The Sao Paulo section of the Brazilian Lawyers Association (OAB) has sent a dossier to the Sao Paulo State Court Auditor requesting an investigation of Judge Osvaldo Palotti Junior, of the Children and Youth Court of Pinheiros, city of Sao Paulo. In the dossier, 9 families accuse Palotti of removing their children from them without due process. (See "News from Brazil: Parents Denounce Kidnapings by Sao Paulo Court", September 2, 1993) Two other families who made similar charges have gotten their children back, but have "disappeared."
Judge Palotti was named in the Congressional Investigation Commission on violence against children as inducing Brazilian families to accept international adoption, showing children photos of their future homes, and offering financial assistance to their parents. The federal Supreme Magisterial Council initiated a process against Palotti, but accepted the judge's explanations, and closed the case. However, recent testimony to the OAB by families with missing children has again called attention to the judge's actions.
Palotti told the weekly newsmagazine "Isto E" that he "would give an arm" to know why there is such media interest in the charges. "It's natural that mothers separated from their children make every type of accusation. It's the same thing as asking the 7000 prisoners of the House of Detention if they think it's fair to be in prison."
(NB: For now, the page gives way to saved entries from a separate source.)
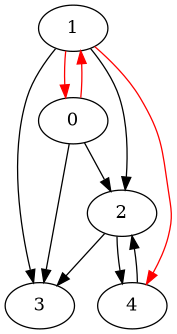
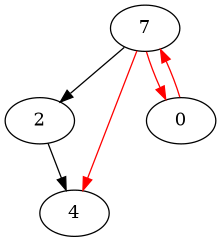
  strict digraph {
-   1
+   1 [label=7]
    2
-   3
    4
    n5 [label=0]
    1 -> 2
-   1 -> 3
    1 -> 4 [color=red]
    1 -> n5 [color=red]
-   2 -> 3
    2 -> 4
-   4 -> 2
    n5 -> 1 [color=red]
-   n5 -> 2
-   n5 -> 3
  }
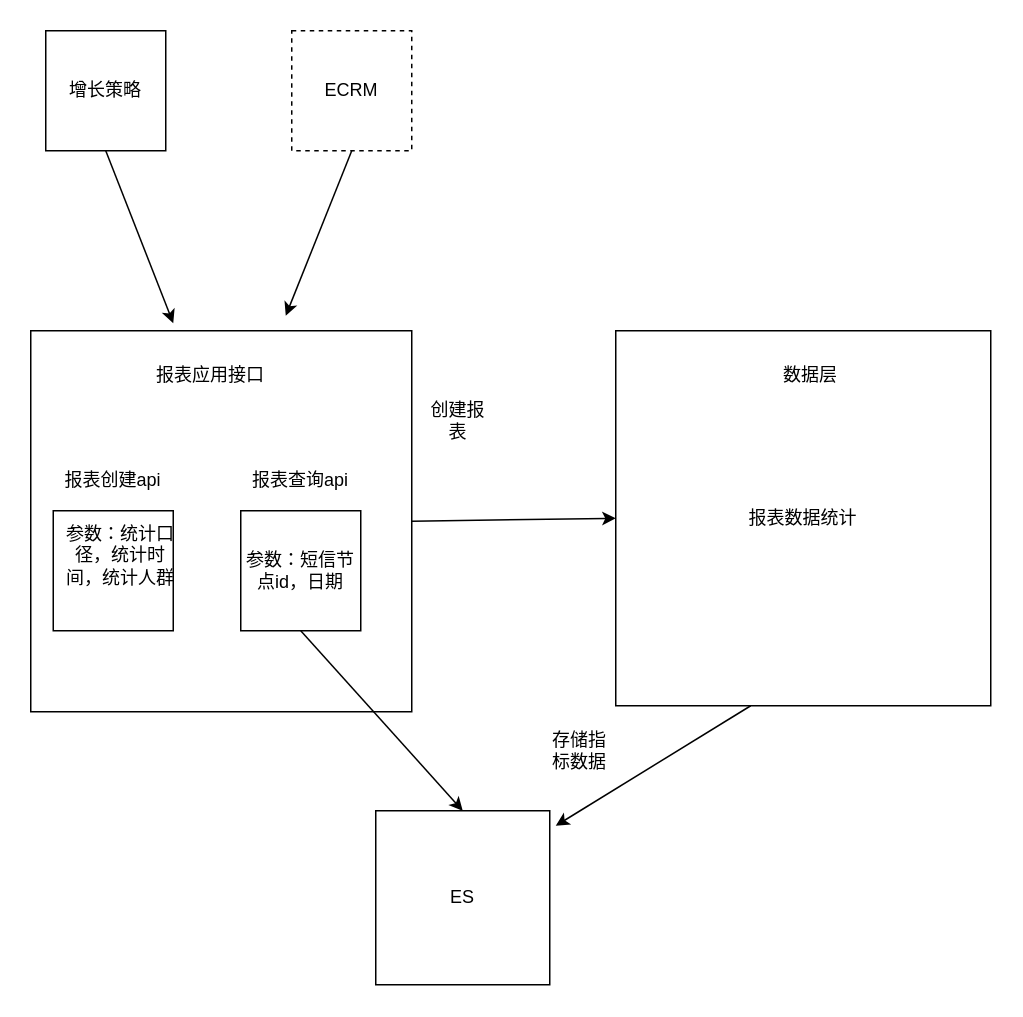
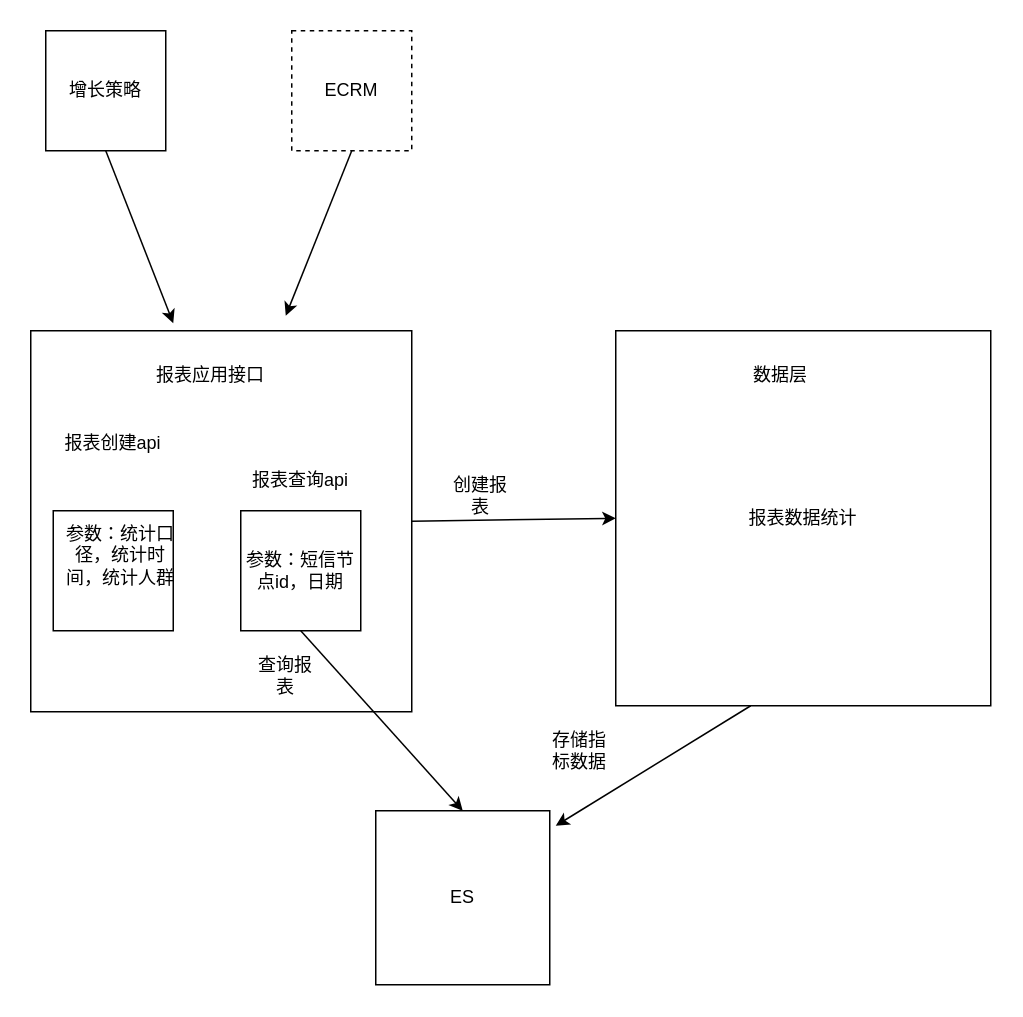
  <mxCell id="0" />
  <mxCell id="1" parent="0" />
  <mxCell id="2" value="增长策略" style="whiteSpace=wrap;html=1;aspect=fixed;" vertex="1" parent="1"><mxGeometry x="30" y="20" width="80" height="80" as="geometry" /></mxCell>
  <mxCell id="3" value="ECRM" style="whiteSpace=wrap;html=1;aspect=fixed;dashed=1;" vertex="1" parent="1"><mxGeometry x="194" y="20" width="80" height="80" as="geometry" /></mxCell>
  <mxCell id="4" value="" style="whiteSpace=wrap;html=1;aspect=fixed;" vertex="1" parent="1"><mxGeometry x="20" y="220" width="254" height="254" as="geometry" /></mxCell>
- <mxCell id="5" value="报表创建api" style="text;html=1;strokeColor=none;fillColor=none;align=center;verticalAlign=middle;whiteSpace=wrap;rounded=0;" vertex="1" parent="1"><mxGeometry x="40" y="310" width="70" height="20" as="geometry" /></mxCell>
+ <mxCell id="5" value="报表创建api" style="text;html=1;strokeColor=none;fillColor=none;align=center;verticalAlign=middle;whiteSpace=wrap;rounded=0;" vertex="1" parent="1"><mxGeometry x="40" y="285" width="70" height="20" as="geometry" /></mxCell>
  <mxCell id="6" value="参数：统计口径，统计时间，统计人群" style="text;html=1;strokeColor=none;fillColor=none;align=center;verticalAlign=middle;whiteSpace=wrap;rounded=0;" vertex="1" parent="1"><mxGeometry x="40" y="360" width="80" height="20" as="geometry" /></mxCell>
  <mxCell id="7" value="" style="endArrow=classic;html=1;entryX=0.374;entryY=-0.02;entryDx=0;entryDy=0;entryPerimeter=0;" edge="1" parent="1" target="4"><mxGeometry width="50" height="50" relative="1" as="geometry"><mxPoint x="70" y="100" as="sourcePoint" /><mxPoint x="120" y="50" as="targetPoint" /></mxGeometry></mxCell>
  <mxCell id="8" value="" style="endArrow=classic;html=1;exitX=0.5;exitY=1;exitDx=0;exitDy=0;" edge="1" parent="1" source="3"><mxGeometry width="50" height="50" relative="1" as="geometry"><mxPoint x="80" y="110" as="sourcePoint" /><mxPoint x="190" y="210" as="targetPoint" /></mxGeometry></mxCell>
  <mxCell id="9" value="报表数据统计" style="whiteSpace=wrap;html=1;aspect=fixed;" vertex="1" parent="1"><mxGeometry x="410" y="220" width="250" height="250" as="geometry" /></mxCell>
  <mxCell id="10" value="" style="whiteSpace=wrap;html=1;aspect=fixed;fillColor=none;" vertex="1" parent="1"><mxGeometry x="35" y="340" width="80" height="80" as="geometry" /></mxCell>
  <mxCell id="11" value="参数：短信节点id，日期" style="whiteSpace=wrap;html=1;aspect=fixed;fillColor=none;" vertex="1" parent="1"><mxGeometry x="160" y="340" width="80" height="80" as="geometry" /></mxCell>
  <mxCell id="12" value="报表查询api" style="text;html=1;strokeColor=none;fillColor=none;align=center;verticalAlign=middle;whiteSpace=wrap;rounded=0;" vertex="1" parent="1"><mxGeometry x="165" y="310" width="70" height="20" as="geometry" /></mxCell>
  <mxCell id="13" value="ES" style="whiteSpace=wrap;html=1;aspect=fixed;fillColor=none;" vertex="1" parent="1"><mxGeometry x="250" y="540" width="116" height="116" as="geometry" /></mxCell>
  <mxCell id="14" value="" style="endArrow=classic;html=1;entryX=0;entryY=0.5;entryDx=0;entryDy=0;exitX=1;exitY=0.5;exitDx=0;exitDy=0;" edge="1" parent="1" source="4" target="9"><mxGeometry width="50" height="50" relative="1" as="geometry"><mxPoint x="274" y="370" as="sourcePoint" /><mxPoint x="324" y="320" as="targetPoint" /></mxGeometry></mxCell>
- <mxCell id="15" value="创建报表" style="text;html=1;strokeColor=none;fillColor=none;align=center;verticalAlign=middle;whiteSpace=wrap;rounded=0;" vertex="1" parent="1"><mxGeometry x="285" y="270" width="40" height="20" as="geometry" /></mxCell>
+ <mxCell id="15" value="创建报表" style="text;html=1;strokeColor=none;fillColor=none;align=center;verticalAlign=middle;whiteSpace=wrap;rounded=0;" vertex="1" parent="1"><mxGeometry x="300" y="320" width="40" height="20" as="geometry" /></mxCell>
  <mxCell id="16" value="" style="endArrow=classic;html=1;entryX=0.5;entryY=0;entryDx=0;entryDy=0;" edge="1" parent="1" target="13"><mxGeometry width="50" height="50" relative="1" as="geometry"><mxPoint x="200" y="420" as="sourcePoint" /><mxPoint x="250" y="370" as="targetPoint" /></mxGeometry></mxCell>
+ <mxCell id="17" value="查询报表" style="text;html=1;strokeColor=none;fillColor=none;align=center;verticalAlign=middle;whiteSpace=wrap;rounded=0;" vertex="1" parent="1"><mxGeometry x="170" y="440" width="40" height="20" as="geometry" /></mxCell>
  <mxCell id="18" value="" style="endArrow=classic;html=1;" edge="1" parent="1"><mxGeometry width="50" height="50" relative="1" as="geometry"><mxPoint x="500" y="470" as="sourcePoint" /><mxPoint x="370" y="550" as="targetPoint" /></mxGeometry></mxCell>
  <mxCell id="19" value="存储指标数据" style="text;html=1;strokeColor=none;fillColor=none;align=center;verticalAlign=middle;whiteSpace=wrap;rounded=0;" vertex="1" parent="1"><mxGeometry x="366" y="490" width="40" height="20" as="geometry" /></mxCell>
  <mxCell id="20" value="报表应用接口" style="text;html=1;strokeColor=none;fillColor=none;align=center;verticalAlign=middle;whiteSpace=wrap;rounded=0;" vertex="1" parent="1"><mxGeometry x="100" y="240" width="80" height="20" as="geometry" /></mxCell>
- <mxCell id="21" value="数据层" style="text;html=1;strokeColor=none;fillColor=none;align=center;verticalAlign=middle;whiteSpace=wrap;rounded=0;" vertex="1" parent="1"><mxGeometry x="520" y="240" width="40" height="20" as="geometry" /></mxCell>
+ <mxCell id="21" value="数据层" style="text;html=1;strokeColor=none;fillColor=none;align=center;verticalAlign=middle;whiteSpace=wrap;rounded=0;" vertex="1" parent="1"><mxGeometry x="500" y="240" width="40" height="20" as="geometry" /></mxCell>
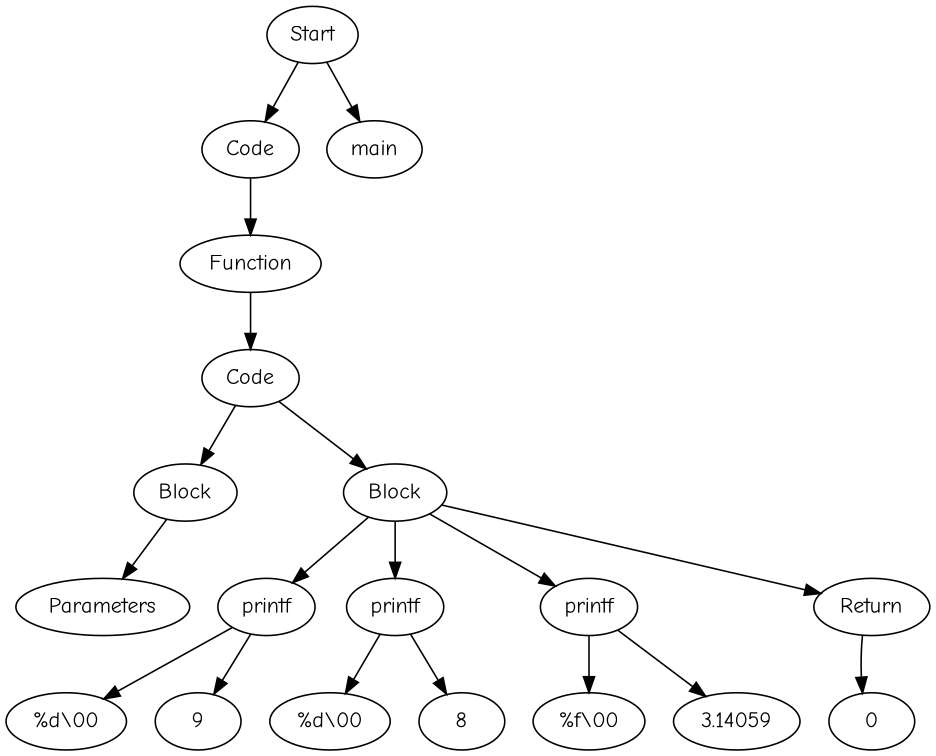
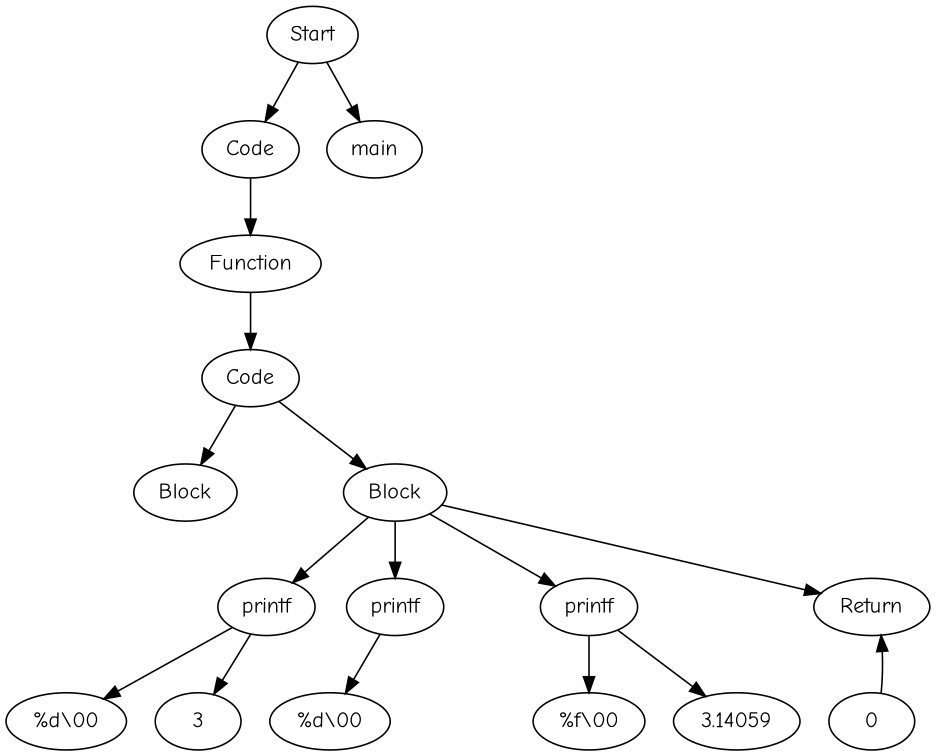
  digraph {
    fontname="Comic Neue"
    node [fontname="Comic Neue"]
    edge [fontname="Comic Neue"]
    n1 [label=Start]
    n2 [label=Code]
    n3 [label=main]
    n4 [label=Function]
    n5 [label=Code]
    n6 [label=Block]
    n7 [label=Block]
-   n8 [label=Parameters]
    n9 [label=printf]
    n10 [label=printf]
    n11 [label=printf]
    n12 [label=Return]
    n13 [label="%d\\00"]
-   n14 [label=9]
+   n14 [label=3]
    n15 [label="%d\\00"]
-   n16 [label=8]
    n17 [label="%f\\00"]
    n18 [label=3.14059]
    n19 [label=0]
    n1 -> n2
    n1 -> n3
    n2 -> n4
    n4 -> n5
    n5 -> n6
    n5 -> n7
-   n6 -> n8
    n7 -> n9
    n7 -> n10
    n7 -> n11
    n7 -> n12
    n9 -> n13
    n9 -> n14
    n10 -> n15
-   n10 -> n16
    n11 -> n17
    n11 -> n18
-   n12 -> n19
+   n19 -> n12
  }
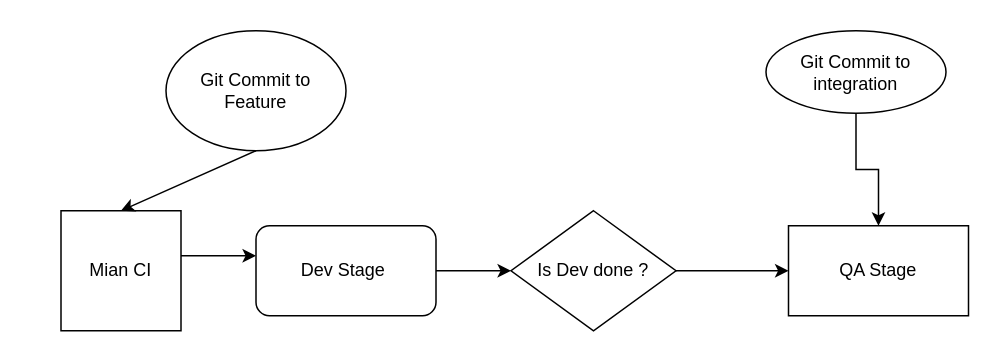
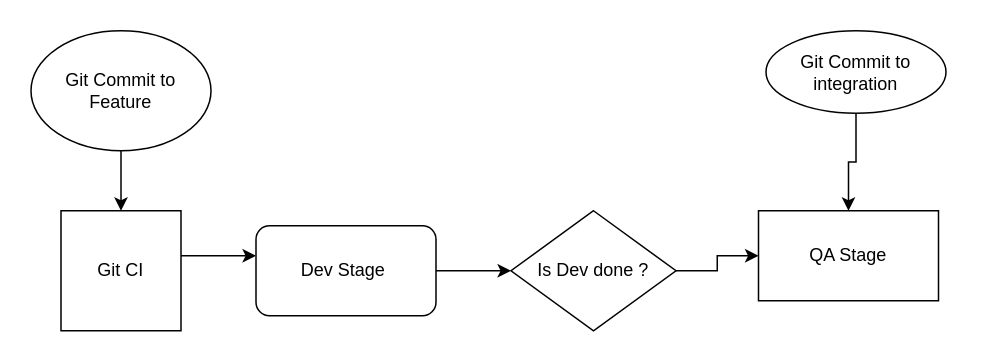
  <mxCell id="0" />
  <mxCell id="1" parent="0" />
- <mxCell id="2" value="Mian CI" style="whiteSpace=wrap;html=1;aspect=fixed;" vertex="1" parent="1"><mxGeometry x="40" y="140" width="80" height="80" as="geometry" /></mxCell>
+ <mxCell id="2" value="Git CI" style="whiteSpace=wrap;html=1;aspect=fixed;" vertex="1" parent="1"><mxGeometry x="40" y="140" width="80" height="80" as="geometry" /></mxCell>
  <mxCell id="3" value="" style="edgeStyle=orthogonalEdgeStyle;rounded=0;orthogonalLoop=1;jettySize=auto;html=1;" edge="1" parent="1" source="4" target="6"><mxGeometry relative="1" as="geometry" /></mxCell>
  <mxCell id="4" value="Dev Stage&amp;nbsp;" style="rounded=1;whiteSpace=wrap;html=1;" vertex="1" parent="1"><mxGeometry x="170" y="150" width="120" height="60" as="geometry" /></mxCell>
  <mxCell id="5" value="" style="edgeStyle=orthogonalEdgeStyle;rounded=0;orthogonalLoop=1;jettySize=auto;html=1;" edge="1" parent="1" source="6" target="10"><mxGeometry relative="1" as="geometry" /></mxCell>
  <mxCell id="6" value="Is Dev done ?" style="rhombus;whiteSpace=wrap;html=1;" vertex="1" parent="1"><mxGeometry x="340" y="140" width="110" height="80" as="geometry" /></mxCell>
- <mxCell id="7" value="Git Commit to Feature&lt;br&gt;" style="ellipse;whiteSpace=wrap;html=1;" vertex="1" parent="1"><mxGeometry x="110" y="20" width="120" height="80" as="geometry" /></mxCell>
+ <mxCell id="7" value="Git Commit to Feature&lt;br&gt;" style="ellipse;whiteSpace=wrap;html=1;" vertex="1" parent="1"><mxGeometry x="20" y="20" width="120" height="80" as="geometry" /></mxCell>
  <mxCell id="8" value="" style="endArrow=classic;html=1;rounded=0;exitX=0.5;exitY=1;exitDx=0;exitDy=0;entryX=0.5;entryY=0;entryDx=0;entryDy=0;" edge="1" parent="1" source="7" target="2"><mxGeometry width="50" height="50" relative="1" as="geometry"><mxPoint x="80" y="80" as="sourcePoint" /><mxPoint x="100" y="150" as="targetPoint" /></mxGeometry></mxCell>
  <mxCell id="9" value="" style="endArrow=classic;html=1;rounded=0;exitX=0.5;exitY=1;exitDx=0;exitDy=0;" edge="1" parent="1"><mxGeometry width="50" height="50" relative="1" as="geometry"><mxPoint x="120" y="170" as="sourcePoint" /><mxPoint x="170" y="170" as="targetPoint" /></mxGeometry></mxCell>
- <mxCell id="10" value="QA Stage" style="whiteSpace=wrap;html=1;" vertex="1" parent="1"><mxGeometry x="525" y="150" width="120" height="60" as="geometry" /></mxCell>
+ <mxCell id="10" value="QA Stage" style="whiteSpace=wrap;html=1;" vertex="1" parent="1"><mxGeometry x="505" y="140" width="120" height="60" as="geometry" /></mxCell>
  <mxCell id="11" value="" style="edgeStyle=orthogonalEdgeStyle;rounded=0;orthogonalLoop=1;jettySize=auto;html=1;" edge="1" parent="1" source="12" target="10"><mxGeometry relative="1" as="geometry" /></mxCell>
  <mxCell id="12" value="Git Commit to integration" style="ellipse;whiteSpace=wrap;html=1;" vertex="1" parent="1"><mxGeometry x="510" y="20" width="120" height="55" as="geometry" /></mxCell>
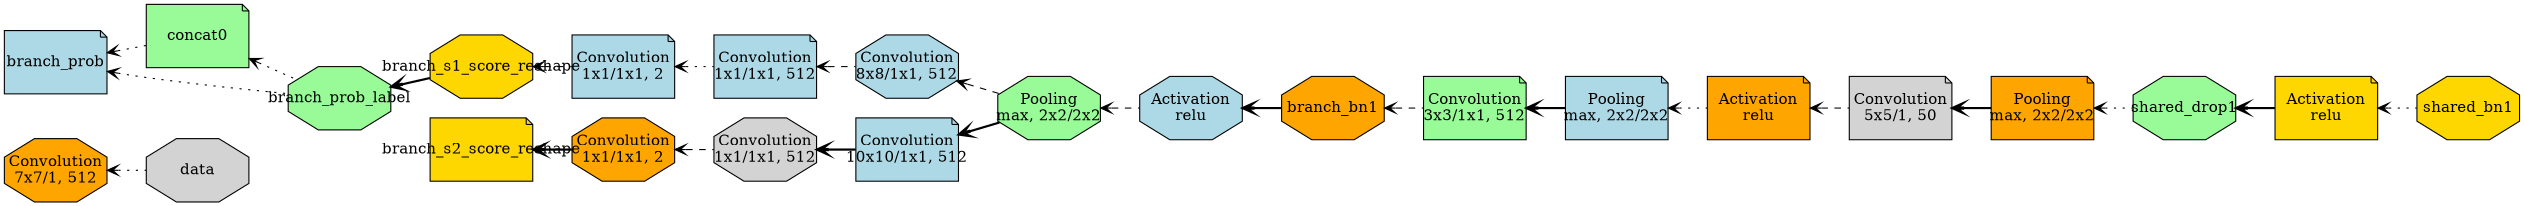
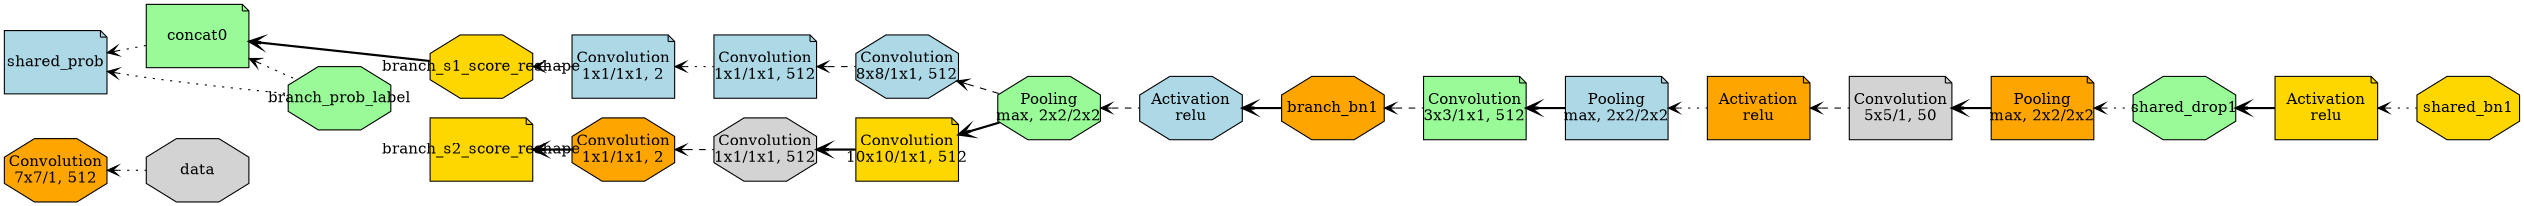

The nine families fear that their children may be sent abroad. At least 2 of the families have searched the FEBEM (state child detention) units in Sao Paulo for the past year, and not found their children. According to "Isto E", "the fear is justified because Judge Palotti is openly favorable to international adoption as a 'solution to concrete cases'". The number of children adopted by foreign citizens out of Palotti's court accounts for 40% of all adoptions there. The federal Children and Adolescent Statute permits international adoption as an "exceptional measure."
The issue of international adoption is polemical in Brazil. Maria Ines Bierrembach, president of the Teotonio Vilela Human Rights Commission, says that "systematic international adoption is a reversal of priorities. It solves nothing." Rio de Janeiro Judge Jorge Uchoa believes that those who criticize international adoption are "preaching the nationalization of misery." But for Simone Maria da Silva, whose son Wallace turned one last week, and whom she has not seen since he was taken from her since June, the issue is simple: she like the eight other families, is fighting to get her child back.